Rewrite the rows below with every instance of "violin" changed to "distribution" and all other text unchanged. Leave the pictures out of your answer.
....................
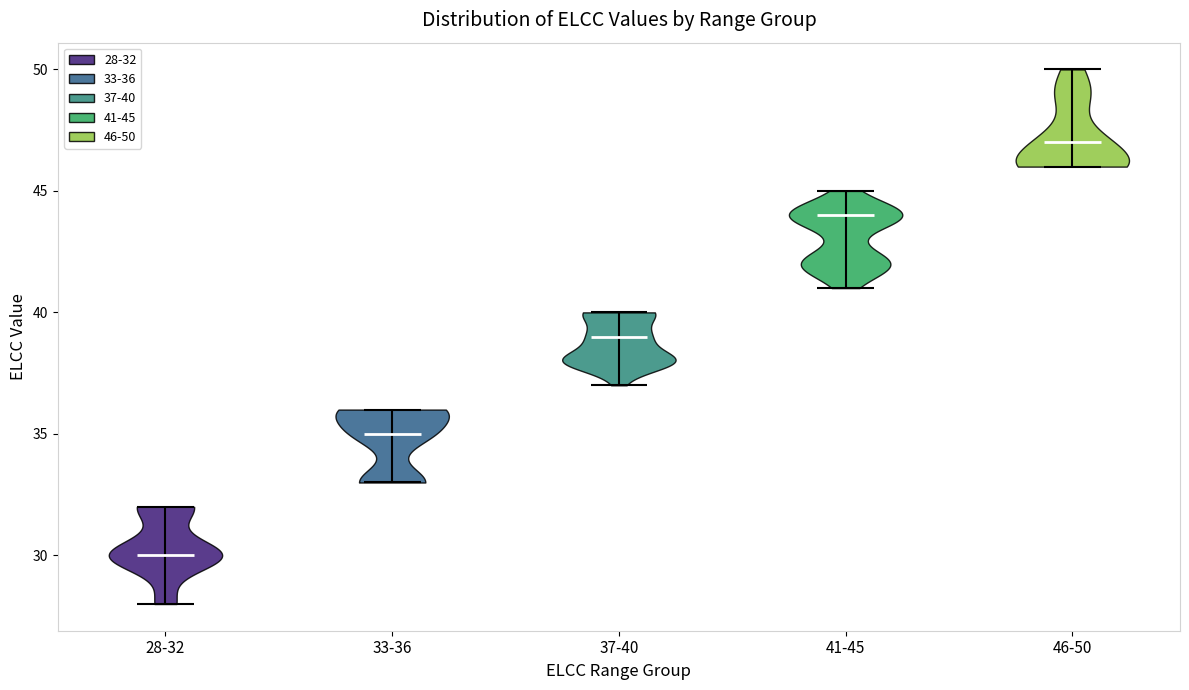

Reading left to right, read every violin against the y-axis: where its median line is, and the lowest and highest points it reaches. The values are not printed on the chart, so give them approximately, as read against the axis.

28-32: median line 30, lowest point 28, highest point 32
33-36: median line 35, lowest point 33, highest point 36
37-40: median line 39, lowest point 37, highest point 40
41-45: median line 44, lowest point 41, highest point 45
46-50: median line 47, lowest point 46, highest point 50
....................
Exercise answer:
Reading left to right, read every distribution against the y-axis: where its median line is, and the lowest and highest points it reaches. The values are not printed on the chart, so give them approximately, as read against the axis.

28-32: median line 30, lowest point 28, highest point 32
33-36: median line 35, lowest point 33, highest point 36
37-40: median line 39, lowest point 37, highest point 40
41-45: median line 44, lowest point 41, highest point 45
46-50: median line 47, lowest point 46, highest point 50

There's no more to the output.